▸ **Information given**
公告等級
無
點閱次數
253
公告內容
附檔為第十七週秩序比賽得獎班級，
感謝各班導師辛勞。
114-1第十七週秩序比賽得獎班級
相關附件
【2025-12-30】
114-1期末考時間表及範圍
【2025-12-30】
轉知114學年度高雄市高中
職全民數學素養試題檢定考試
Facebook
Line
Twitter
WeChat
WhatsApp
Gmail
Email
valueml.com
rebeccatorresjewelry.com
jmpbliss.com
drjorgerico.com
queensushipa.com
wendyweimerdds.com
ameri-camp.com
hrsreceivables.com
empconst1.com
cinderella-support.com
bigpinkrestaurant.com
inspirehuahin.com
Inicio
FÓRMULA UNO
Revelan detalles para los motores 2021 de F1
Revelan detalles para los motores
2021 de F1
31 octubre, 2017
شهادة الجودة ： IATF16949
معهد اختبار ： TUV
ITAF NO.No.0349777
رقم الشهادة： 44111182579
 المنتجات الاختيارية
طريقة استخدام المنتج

---

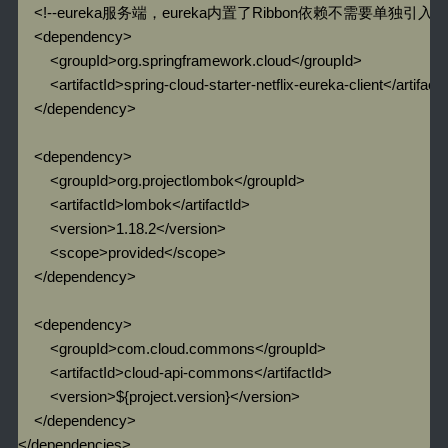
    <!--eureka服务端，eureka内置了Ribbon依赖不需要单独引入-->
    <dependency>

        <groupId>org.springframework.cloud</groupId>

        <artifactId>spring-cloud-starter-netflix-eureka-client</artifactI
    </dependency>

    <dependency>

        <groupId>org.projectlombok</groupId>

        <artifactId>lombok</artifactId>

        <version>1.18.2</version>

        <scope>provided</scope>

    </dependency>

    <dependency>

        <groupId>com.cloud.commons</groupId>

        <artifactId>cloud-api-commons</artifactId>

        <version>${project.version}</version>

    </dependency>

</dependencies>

▸ **Exercise details**
Display each line of the material above that contains the string "cloud".

▸ **Task response**
        <groupId>org.springframework.cloud</groupId>
        <artifactId>spring-cloud-starter-netflix-eureka-client</artifactI
        <groupId>com.cloud.commons</groupId>
        <artifactId>cloud-api-commons</artifactId>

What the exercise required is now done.